→ WHAT TO WORK ON
1 > In the fireworks thread, what aperture, shutter speed, and ISO were used for the original poster's shots?
2 > Rewrite the fireworks thread between "# First time" and "just a tad.", inclusive, with "Affinity" changed to "Lightroom".

# First time shooting fireworks with a slow shutter



## SquarePeg (Aug 30, 2019)

I've shot fireworks before but only casually - without a tripod and with a fast shutter speed.  This was my first attempt to actually "shoot" fireworks. These were all shot with the XT2 and 18-55mm @ f/10, 6.5 seconds, ISO 200.  I used a dehaze slider in Affinity and bumped the clarity, saturation and vibrance just a tad.  

I think I did ok and have some do's and don'ts noted for next time.  I want to lift the shadows a bit but that brings out the smoke.  I'll try later with a mask.  The cityscape could be sharper.  It was very breezy by the water.  Tried to block it as best I could by standing on that side of the tripod.  Next time will bring some weights for my tripod.  Also apparently I've lost my remote shutter so had to manually shoot these.  

Would love some feedback/critique and also any processing tips you may have.  Thanks.

1



Harbor lights by SharonCat..., on Flickr

2



Harbor lights by SharonCat..., on Flickr

3



Harbor lights by SharonCat..., on Flickr

4



Harbor lights by SharonCat..., on Flickr


----------



## Designer (Aug 30, 2019)

That structure in the water is very distracting.  Good exposures.  Good framing.


----------



## Jeff15 (Aug 30, 2019)

Very nice set..............


----------



## SquarePeg (Aug 30, 2019)

Designer said:


> That structure in the water is very distracting.  Good exposures.  Good framing.



Agree!  I got there in the dark and didn't even know if was there until the show started!  No time to move and when I tried to frame it out I lost all of the water.  I will probably try to clone it out of my favorite shots.  Next time I will be going further to the left so I can get the fireworks to the right of the clock tower.



Jeff15 said:


> Very nice set..............



Thanks.


----------



## Dean_Gretsch (Aug 30, 2019)

I think I like #1 best for clarity and color.


----------



## jcdeboever (Aug 30, 2019)

structure is the only thing I see as an issue.


----------



## Original katomi (Aug 30, 2019)

Nice set
Amazon did some nice deals on remote triggers at one time, may be worth a look.
My canon comparable one cost me less than  5GBP


----------



## SquarePeg (Aug 30, 2019)

Dean_Gretsch said:


> I think I like #1 best for clarity and color.



Thanks.  I'm kind of partial to the 2nd one. 




jcdeboever said:


> structure is the only thing I see as an issue.



Yes going to clone that out and repost them.  Thanks!



Original katomi said:


> Nice set
> Amazon did some nice deals on remote triggers at one time, may be worth a look.
> My canon comparable one cost me less than  5GBP



Thanks for the tip!


----------



## SquarePeg (Aug 30, 2019)

Without that weird structure.  I think that was an improvement!  Definitely takes the focus off of the water and onto the sky.

→ RECORDED INFORMATION

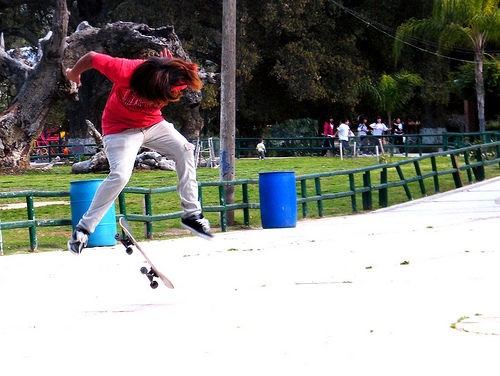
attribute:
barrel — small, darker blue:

→ WRITTEN ANSWERS
1 > f/10, 6.5 seconds, ISO 200.

2 >
# First time shooting fireworks with a slow shutter



## SquarePeg (Aug 30, 2019)

I've shot fireworks before but only casually - without a tripod and with a fast shutter speed.  This was my first attempt to actually "shoot" fireworks. These were all shot with the XT2 and 18-55mm @ f/10, 6.5 seconds, ISO 200.  I used a dehaze slider in Lightroom and bumped the clarity, saturation and vibrance just a tad.